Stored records
— begin —

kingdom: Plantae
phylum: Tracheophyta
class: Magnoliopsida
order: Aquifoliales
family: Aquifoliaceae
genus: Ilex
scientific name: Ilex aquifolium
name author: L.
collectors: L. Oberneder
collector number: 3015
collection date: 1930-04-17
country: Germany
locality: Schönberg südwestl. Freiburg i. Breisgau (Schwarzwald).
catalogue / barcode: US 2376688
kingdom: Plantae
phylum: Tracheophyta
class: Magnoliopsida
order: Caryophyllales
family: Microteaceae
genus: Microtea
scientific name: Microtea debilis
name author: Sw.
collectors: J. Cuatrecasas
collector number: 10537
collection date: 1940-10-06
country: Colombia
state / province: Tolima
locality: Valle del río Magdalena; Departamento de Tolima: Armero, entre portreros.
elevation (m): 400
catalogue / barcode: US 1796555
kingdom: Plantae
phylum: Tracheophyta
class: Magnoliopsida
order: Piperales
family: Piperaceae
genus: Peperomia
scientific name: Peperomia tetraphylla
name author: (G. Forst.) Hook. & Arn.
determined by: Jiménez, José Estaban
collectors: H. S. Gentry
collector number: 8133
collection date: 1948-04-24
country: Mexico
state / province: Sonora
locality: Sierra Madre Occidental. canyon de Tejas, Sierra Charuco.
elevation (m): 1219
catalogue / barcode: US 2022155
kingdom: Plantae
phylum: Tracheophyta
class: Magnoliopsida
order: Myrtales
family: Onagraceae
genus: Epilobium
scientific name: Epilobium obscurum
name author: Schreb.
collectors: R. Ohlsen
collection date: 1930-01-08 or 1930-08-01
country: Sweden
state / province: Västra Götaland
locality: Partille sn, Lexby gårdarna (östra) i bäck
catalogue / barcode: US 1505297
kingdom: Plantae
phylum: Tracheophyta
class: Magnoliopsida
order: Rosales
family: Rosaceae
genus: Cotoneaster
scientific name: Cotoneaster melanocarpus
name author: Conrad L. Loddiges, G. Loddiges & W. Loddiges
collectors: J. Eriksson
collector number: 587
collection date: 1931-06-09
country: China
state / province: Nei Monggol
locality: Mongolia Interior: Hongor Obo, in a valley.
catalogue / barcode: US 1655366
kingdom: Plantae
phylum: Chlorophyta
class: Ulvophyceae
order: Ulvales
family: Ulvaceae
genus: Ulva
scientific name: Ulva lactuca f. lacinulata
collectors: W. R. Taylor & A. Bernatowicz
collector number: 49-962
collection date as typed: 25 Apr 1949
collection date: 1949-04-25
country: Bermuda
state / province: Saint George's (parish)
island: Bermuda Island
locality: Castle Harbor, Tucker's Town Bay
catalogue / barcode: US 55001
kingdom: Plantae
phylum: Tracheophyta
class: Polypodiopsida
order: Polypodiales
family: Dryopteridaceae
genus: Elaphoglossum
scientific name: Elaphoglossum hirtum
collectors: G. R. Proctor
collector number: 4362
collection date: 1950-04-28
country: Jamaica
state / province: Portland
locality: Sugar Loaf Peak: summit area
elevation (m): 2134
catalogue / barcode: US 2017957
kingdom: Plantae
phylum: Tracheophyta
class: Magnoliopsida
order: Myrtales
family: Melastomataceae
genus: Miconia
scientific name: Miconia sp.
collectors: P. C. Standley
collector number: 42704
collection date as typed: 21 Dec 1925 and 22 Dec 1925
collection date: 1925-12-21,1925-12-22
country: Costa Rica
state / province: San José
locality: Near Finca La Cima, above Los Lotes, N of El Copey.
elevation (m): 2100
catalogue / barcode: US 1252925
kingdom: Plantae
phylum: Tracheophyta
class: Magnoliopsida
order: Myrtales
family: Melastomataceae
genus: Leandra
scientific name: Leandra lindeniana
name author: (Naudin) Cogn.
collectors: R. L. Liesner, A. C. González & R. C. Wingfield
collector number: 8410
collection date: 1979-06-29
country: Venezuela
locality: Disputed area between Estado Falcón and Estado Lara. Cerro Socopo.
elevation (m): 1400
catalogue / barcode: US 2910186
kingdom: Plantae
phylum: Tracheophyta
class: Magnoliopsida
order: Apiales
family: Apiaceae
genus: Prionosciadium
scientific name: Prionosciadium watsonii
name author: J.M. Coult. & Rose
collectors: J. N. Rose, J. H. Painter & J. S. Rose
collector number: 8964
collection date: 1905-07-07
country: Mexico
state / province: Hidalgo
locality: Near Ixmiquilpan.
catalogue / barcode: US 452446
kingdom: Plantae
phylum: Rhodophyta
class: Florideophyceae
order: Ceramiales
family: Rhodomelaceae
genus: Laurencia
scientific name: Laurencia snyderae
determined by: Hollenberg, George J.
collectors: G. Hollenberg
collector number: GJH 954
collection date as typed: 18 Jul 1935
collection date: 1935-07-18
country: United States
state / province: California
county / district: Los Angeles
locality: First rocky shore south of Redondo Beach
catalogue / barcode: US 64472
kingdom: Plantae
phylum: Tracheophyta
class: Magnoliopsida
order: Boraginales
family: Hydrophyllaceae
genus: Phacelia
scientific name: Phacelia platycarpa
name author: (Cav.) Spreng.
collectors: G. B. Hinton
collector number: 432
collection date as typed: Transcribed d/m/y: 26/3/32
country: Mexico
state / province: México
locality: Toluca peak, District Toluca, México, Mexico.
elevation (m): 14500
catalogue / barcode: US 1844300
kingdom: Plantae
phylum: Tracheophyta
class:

— end —

DO THIS =>
Can you format every line of all the items above as a numbered list, leaving out any blank lines?

WRITTEN REPLY =>
1. kingdom: Plantae
2. phylum: Tracheophyta
3. class: Magnoliopsida
4. order: Aquifoliales
5. family: Aquifoliaceae
6. genus: Ilex
7. scientific name: Ilex aquifolium
8. name author: L.
9. collectors: L. Oberneder
10. collector number: 3015
11. collection date: 1930-04-17
12. country: Germany
13. locality: Schönberg südwestl. Freiburg i. Breisgau (Schwarzwald).
14. catalogue / barcode: US 2376688
15. kingdom: Plantae
16. phylum: Tracheophyta
17. class: Magnoliopsida
18. order: Caryophyllales
19. family: Microteaceae
20. genus: Microtea
21. scientific name: Microtea debilis
22. name author: Sw.
23. collectors: J. Cuatrecasas
24. collector number: 10537
25. collection date: 1940-10-06
26. country: Colombia
27. state / province: Tolima
28. locality: Valle del río Magdalena; Departamento de Tolima: Armero, entre portreros.
29. elevation (m): 400
30. catalogue / barcode: US 1796555
31. kingdom: Plantae
32. phylum: Tracheophyta
33. class: Magnoliopsida
34. order: Piperales
35. family: Piperaceae
36. genus: Peperomia
37. scientific name: Peperomia tetraphylla
38. name author: (G. Forst.) Hook. & Arn.
39. determined by: Jiménez, José Estaban
40. collectors: H. S. Gentry
41. collector number: 8133
42. collection date: 1948-04-24
43. country: Mexico
44. state / province: Sonora
45. locality: Sierra Madre Occidental. canyon de Tejas, Sierra Charuco.
46. elevation (m): 1219
47. catalogue / barcode: US 2022155
48. kingdom: Plantae
49. phylum: Tracheophyta
50. class: Magnoliopsida
51. order: Myrtales
52. family: Onagraceae
53. genus: Epilobium
54. scientific name: Epilobium obscurum
55. name author: Schreb.
56. collectors: R. Ohlsen
57. collection date: 1930-01-08 or 1930-08-01
58. country: Sweden
59. state / province: Västra Götaland
60. locality: Partille sn, Lexby gårdarna (östra) i bäck
61. catalogue / barcode: US 1505297
62. kingdom: Plantae
63. phylum: Tracheophyta
64. class: Magnoliopsida
65. order: Rosales
66. family: Rosaceae
67. genus: Cotoneaster
68. scientific name: Cotoneaster melanocarpus
69. name author: Conrad L. Loddiges, G. Loddiges & W. Loddiges
70. collectors: J. Eriksson
71. collector number: 587
72. collection date: 1931-06-09
73. country: China
74. state / province: Nei Monggol
75. locality: Mongolia Interior: Hongor Obo, in a valley.
76. catalogue / barcode: US 1655366
77. kingdom: Plantae
78. phylum: Chlorophyta
79. class: Ulvophyceae
80. order: Ulvales
81. family: Ulvaceae
82. genus: Ulva
83. scientific name: Ulva lactuca f. lacinulata
84. collectors: W. R. Taylor & A. Bernatowicz
85. collector number: 49-962
86. collection date as typed: 25 Apr 1949
87. collection date: 1949-04-25
88. country: Bermuda
89. state / province: Saint George's (parish)
90. island: Bermuda Island
91. locality: Castle Harbor, Tucker's Town Bay
92. catalogue / barcode: US 55001
93. kingdom: Plantae
94. phylum: Tracheophyta
95. class: Polypodiopsida
96. order: Polypodiales
97. family: Dryopteridaceae
98. genus: Elaphoglossum
99. scientific name: Elaphoglossum hirtum
100. collectors: G. R. Proctor
101. collector number: 4362
102. collection date: 1950-04-28
103. country: Jamaica
104. state / province: Portland
105. locality: Sugar Loaf Peak: summit area
106. elevation (m): 2134
107. catalogue / barcode: US 2017957
108. kingdom: Plantae
109. phylum: Tracheophyta
110. class: Magnoliopsida
111. order: Myrtales
112. family: Melastomataceae
113. genus: Miconia
114. scientific name: Miconia sp.
115. collectors: P. C. Standley
116. collector number: 42704
117. collection date as typed: 21 Dec 1925 and 22 Dec 1925
118. collection date: 1925-12-21,1925-12-22
119. country: Costa Rica
120. state / province: San José
121. locality: Near Finca La Cima, above Los Lotes, N of El Copey.
122. elevation (m): 2100
123. catalogue / barcode: US 1252925
124. kingdom: Plantae
125. phylum: Tracheophyta
126. class: Magnoliopsida
127. order: Myrtales
128. family: Melastomataceae
129. genus: Leandra
130. scientific name: Leandra lindeniana
131. name author: (Naudin) Cogn.
132. collectors: R. L. Liesner, A. C. González & R. C. Wingfield
133. collector number: 8410
134. collection date: 1979-06-29
135. country: Venezuela
136. locality: Disputed area between Estado Falcón and Estado Lara. Cerro Socopo.
137. elevation (m): 1400
138. catalogue / barcode: US 2910186
139. kingdom: Plantae
140. phylum: Tracheophyta
141. class: Magnoliopsida
142. order: Apiales
143. family: Apiaceae
144. genus: Prionosciadium
145. scientific name: Prionosciadium watsonii
146. name author: J.M. Coult. & Rose
147. collectors: J. N. Rose, J. H. Painter & J. S. Rose
148. collector number: 8964
149. collection date: 1905-07-07
150. country: Mexico
151. state / province: Hidalgo
152. locality: Near Ixmiquilpan.
153. catalogue / barcode: US 452446
154. kingdom: Plantae
155. phylum: Rhodophyta
156. class: Florideophyceae
157. order: Ceramiales
158. family: Rhodomelaceae
159. genus: Laurencia
160. scientific name: Laurencia snyderae
161. determined by: Hollenberg, George J.
162. collectors: G. Hollenberg
163. collector number: GJH 954
164. collection date as typed: 18 Jul 1935
165. collection date: 1935-07-18
166. country: United States
167. state / province: California
168. county / district: Los Angeles
169. locality: First rocky shore south of Redondo Beach
170. catalogue / barcode: US 64472
171. kingdom: Plantae
172. phylum: Tracheophyta
173. class: Magnoliopsida
174. order: Boraginales
175. family: Hydrophyllaceae
176. genus: Phacelia
177. scientific name: Phacelia platycarpa
178. name author: (Cav.) Spreng.
179. collectors: G. B. Hinton
180. collector number: 432
181. collection date as typed: Transcribed d/m/y: 26/3/32
182. country: Mexico
183. state / province: México
184. locality: Toluca peak, District Toluca, México, Mexico.
185. elevation (m): 14500
186. catalogue / barcode: US 1844300
187. kingdom: Plantae
188. phylum: Tracheophyta
189. class:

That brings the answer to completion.